Google DeepMind has created a new artificial intelligence (AI) that competes with ChatGPT. This AI, called Gemini, can simultaneously understand various types of multimedia such as images, videos, audio and text and respond accordingly.Most artificial intelligence technologies can only understand or create one type of content. For example, ChatGPT. This AI from OpenAI can only understand information given as text or writing. Then it can respond accordingly, it can create text-based content. Again, if we talk about Midjourney, it can create images according to written instructions.But Gemini is different. It can understand various types of content in addition to text. This is what Google claimed in a recent blog post. The post was published on December 6.Initially, Google released three versions of Gemini 1.0. Of these, Gemini Ultra can perform the largest and most complex tasks. Gemini Pro is connected to Google’s digital services. And Gemini Nano is designed to be suitable for use on smartphones.
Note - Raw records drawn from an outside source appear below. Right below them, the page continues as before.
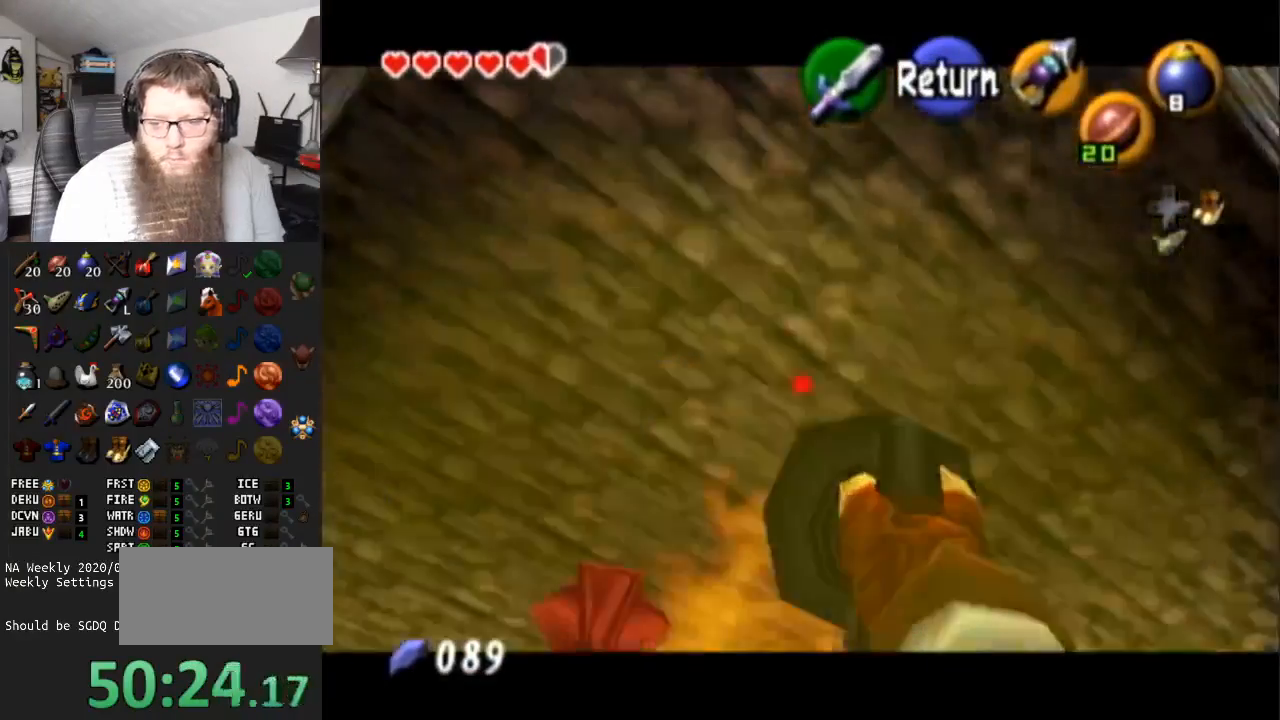
{"buttons": [], "left_stick": "down", "right_stick": "center", "events": [[283, "A", "down"], [433, "left_stick", "down"], [467, "A", "up"]]}
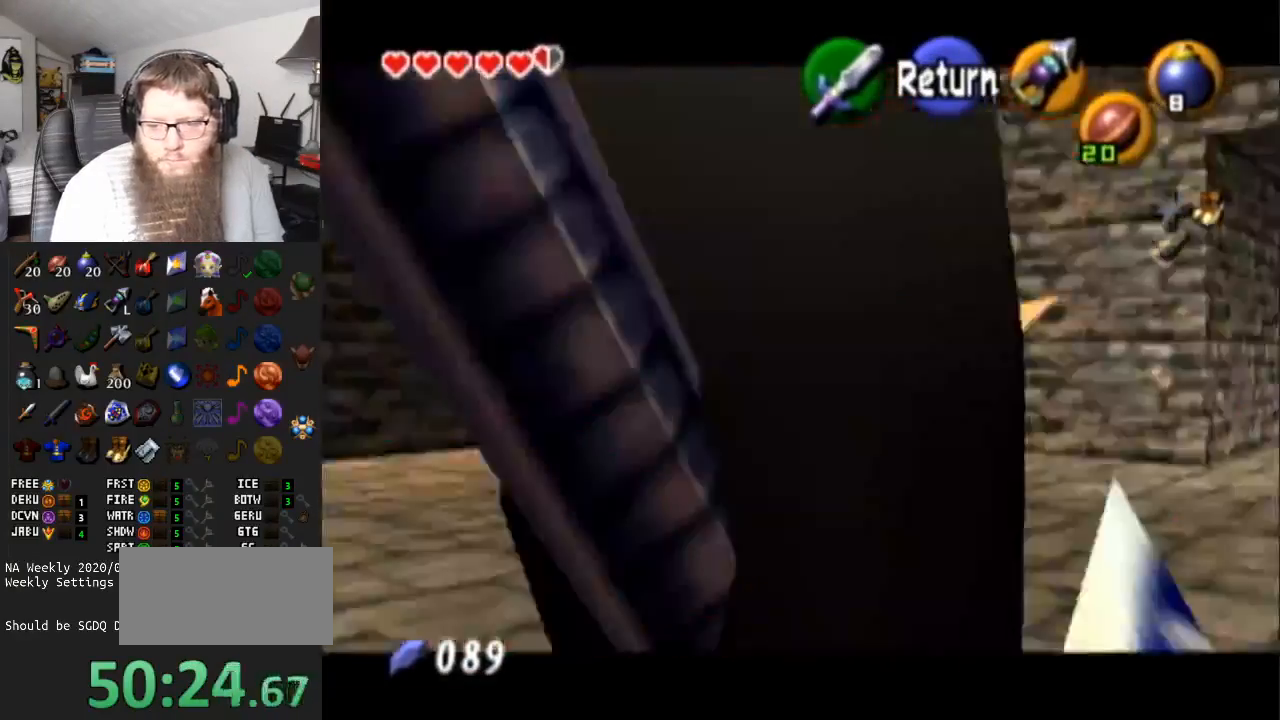
{"buttons": ["R1"], "left_stick": "center", "right_stick": "center", "events": [[17, "R1", "down"], [100, "left_stick", "center"], [217, "B", "down"], [333, "B", "up"], [400, "B", "down"], [483, "B", "up"]]}
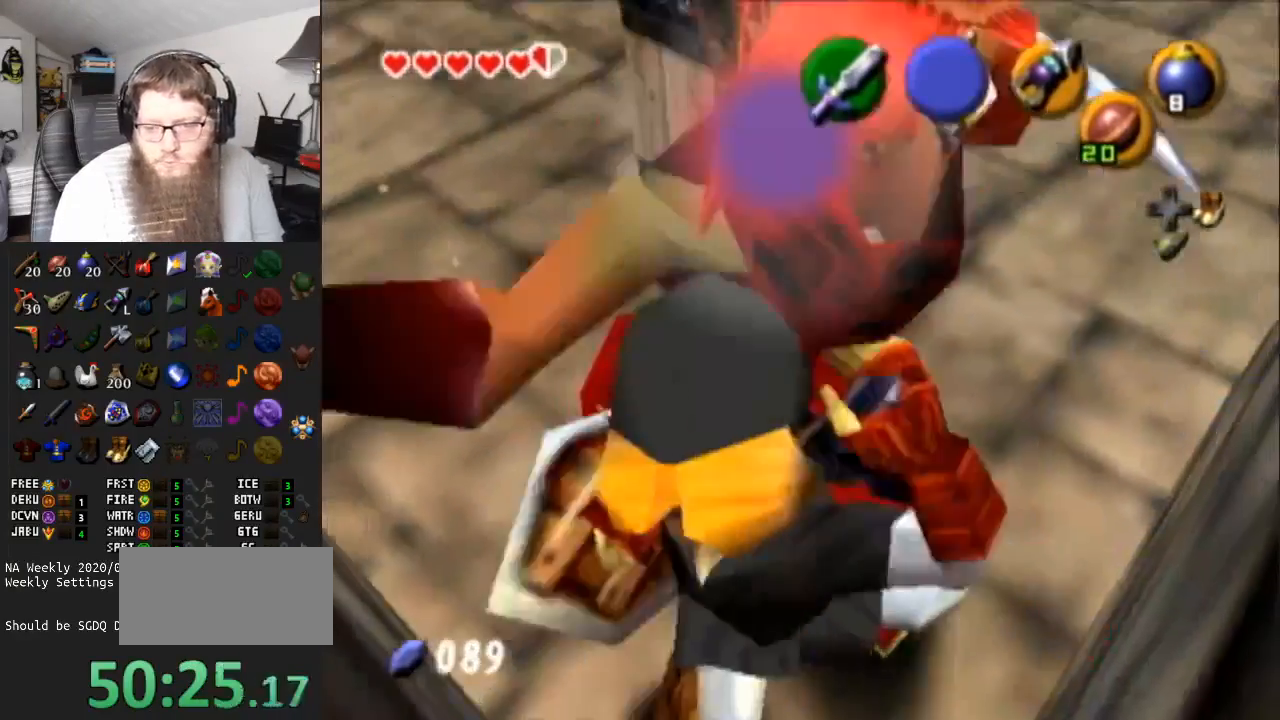
{"buttons": ["R1"], "left_stick": "center", "right_stick": "center", "events": []}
According to Google DeepMind’s technical report, Gemini Ultra beat other AI models, including ChatGPT-4, in 30 out of 32 criteria for artificial intelligence research and development. These include subjects ranging from college-level exams to ethics, science, technology, and law.In particular, Google’s artificial intelligence models have successfully passed 9 image analysis criteria, 6 video comprehension criteria, 5 audio and translation criteria, and 10 text and logic comprehension criteria. However, Gemini Ultra lost to GPT-4 in two text and logic comprehension tests.The task of creating a model that can analyze multiple types of content is quite difficult. Because in that case, AI has to be provided with various types of data for training. In addition, the amount of data is also huge. Therefore, efficiency decreases. When it comes to correcting various types of errors, it is seen that AI is not able to improve much. At this time, artificial intelligence models show the characteristic of ‘overfitting’. That is, they give good results on the data they were trained on. But when given new types of data or instructions, they can no longer complete those tasks.
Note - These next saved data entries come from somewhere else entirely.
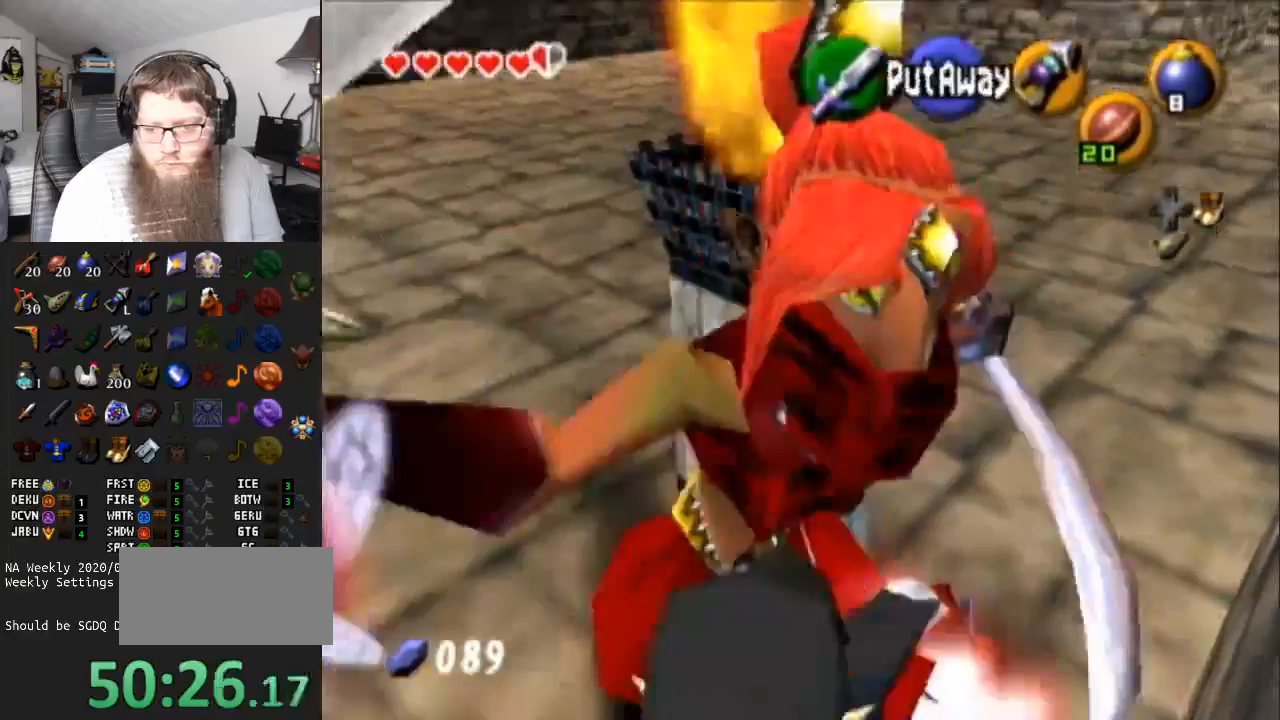
{"buttons": ["R1"], "left_stick": "center", "right_stick": "center", "events": [[167, "B", "down"], [400, "B", "up"]]}
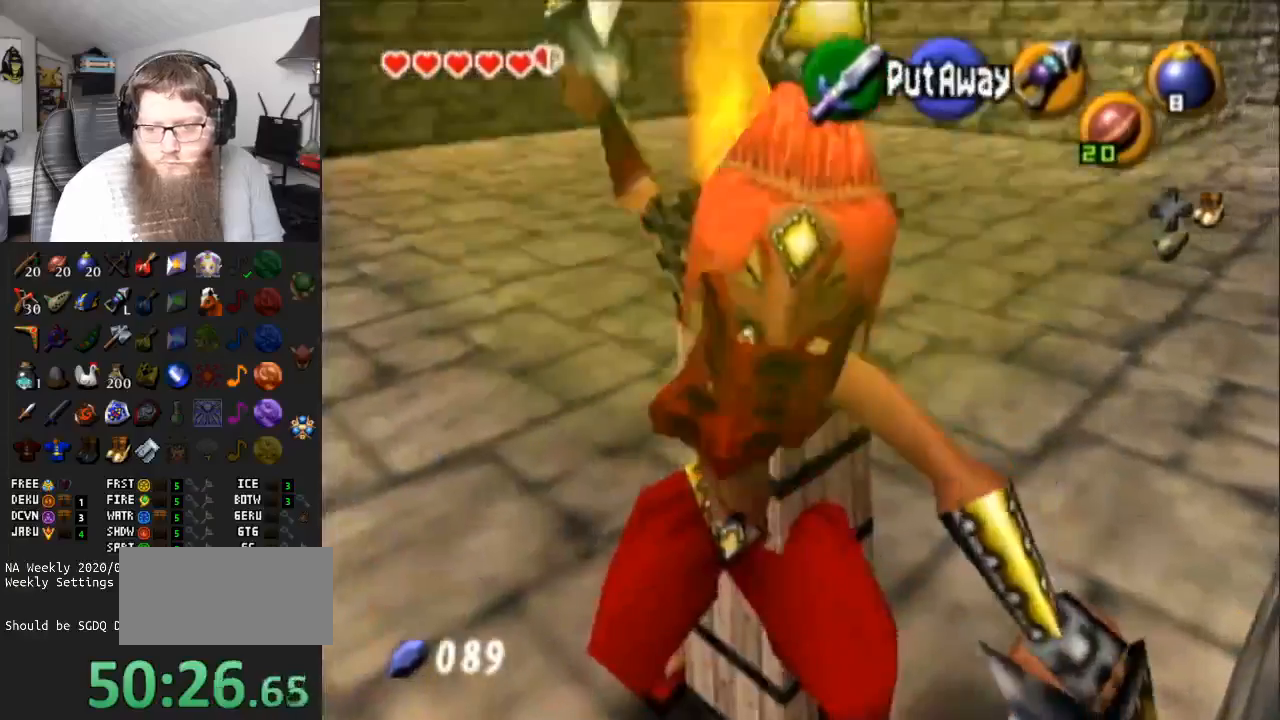
{"buttons": ["R1"], "left_stick": "center", "right_stick": "center", "events": [[267, "B", "down"], [433, "B", "up"]]}
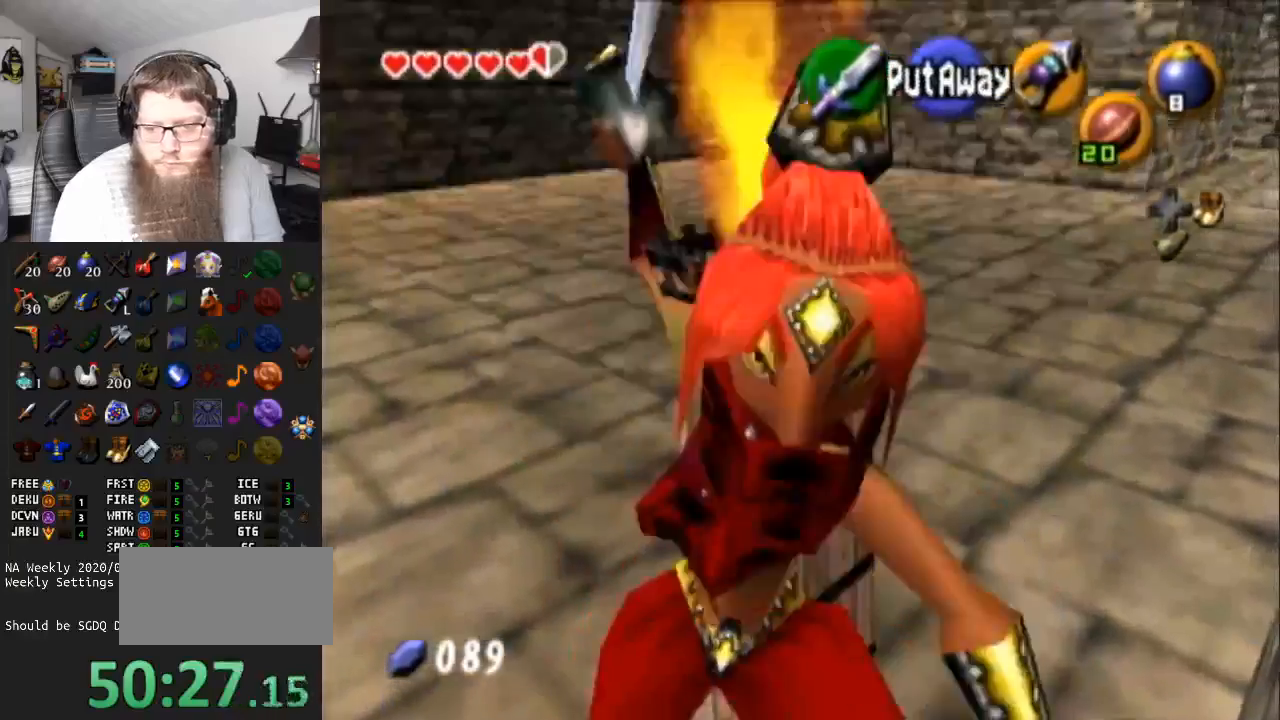
{"buttons": ["B", "R1"], "left_stick": "center", "right_stick": "center", "events": [[417, "B", "down"]]}
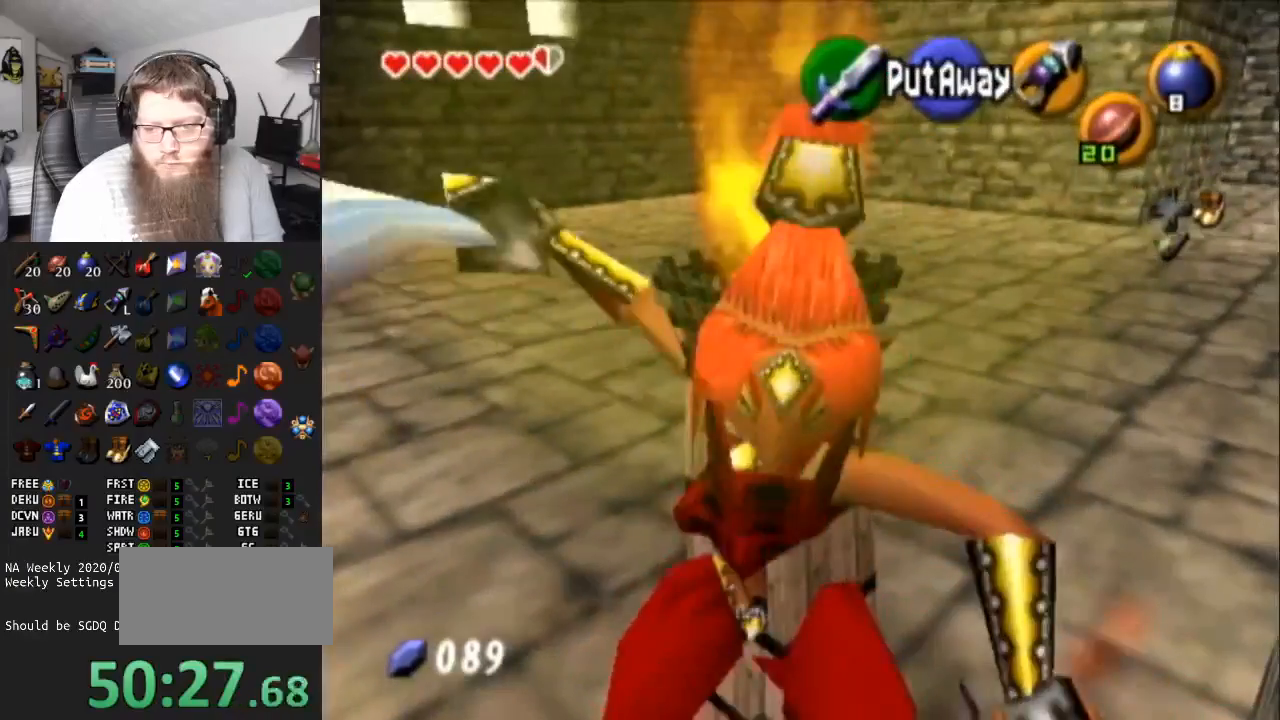
{"buttons": ["B", "R1"], "left_stick": "center", "right_stick": "center", "events": [[83, "B", "up"], [500, "B", "down"]]}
Another thing is that in multimodal training, artificial intelligence is usually trained with different types of content at different times. Then, the model is made complete by combining everything. In the case of Gemini, nothing like this was done. Various types of content have been provided together in the training dataset, that is, the data provided for training. Google DeepMind scientists have used web documents, various books and codes to collect this data. However, this training has been provided under human supervision. That is, a supervised learning model—in this case, a human tells the AI model where it is making mistakes and how to correct it—has been followed in this case.Google was really excited about this training. They used the famous Tensor Processing Unit or TPU for this large-scale work spread across their multiple data centers. Thousands of such TPUs—which many also call AI accelerator chips—were used to train the Gemini model. The name itself suggests what this chip does—to speed up the work of artificial intelligence. Google also said so. Their artificial intelligence research department—Google DeepMind—created this chip primarily to speed up the training of artificial intelligence, Google said. Not only that, but DeepMind created a cluster of 4096 chips called ‘SuperPod’ to train Gemini. As a result, Gemini was trained in much less time than before.
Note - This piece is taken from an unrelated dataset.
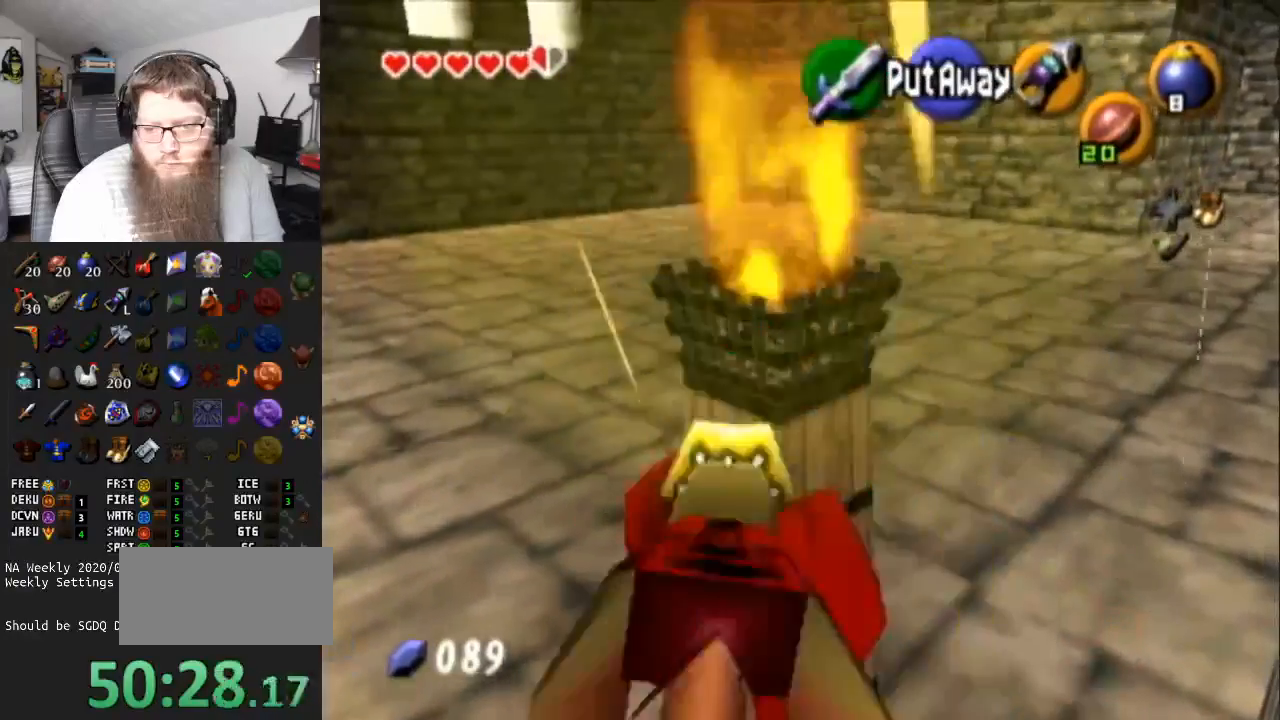
{"buttons": ["R1"], "left_stick": "center", "right_stick": "center", "events": [[133, "B", "up"]]}
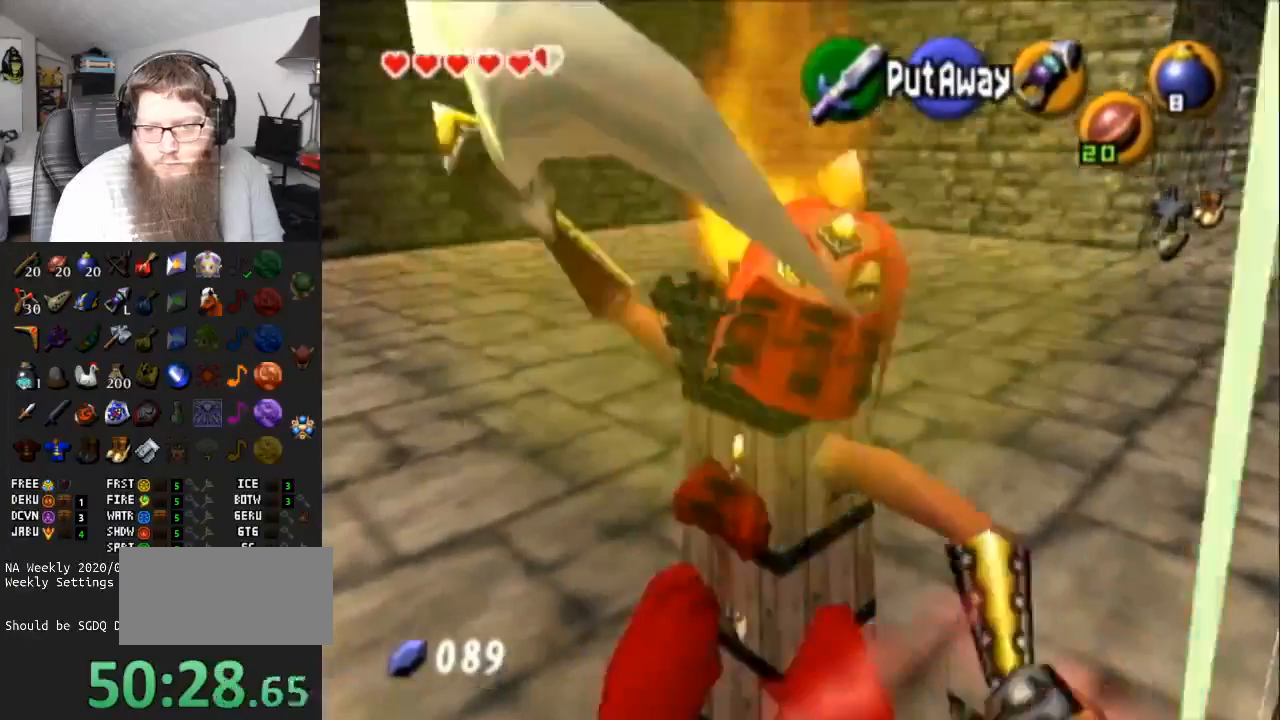
{"buttons": ["R1"], "left_stick": "center", "right_stick": "center", "events": [[100, "B", "down"], [333, "B", "up"]]}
DeepMind scientists have designed the Gemini AI model in such a way that it can be used in an immediate need. For example, suppose you are cooking food. At that time, you show Gemini a picture and ask it to tell you what to do next. Gemini will be able to follow this instruction immediately.However, it is not yet a completely error-free artificial intelligence. It still sometimes gives wrong information with 100% confidencaae. That is, it considers this wrong information to be correct. This is called ‘hallucination’. The name is apt, to say the least! However, this is Gemini’s biggest flaw. This happens due to bias or various limitations in the data provided for training. Such errors are difficult to correct.Nevertheless, Gemini has become one of the leading AI models of today. Being associated with Google’s services, it can help users in many ways. Although it has defeated ChatGP in various criteria, it cannot be said that it has completely surpassed it. However, you don’t need to be a rocket scientist to understand that Gemini will bring new innovations to the world of artificial intelligence in the future.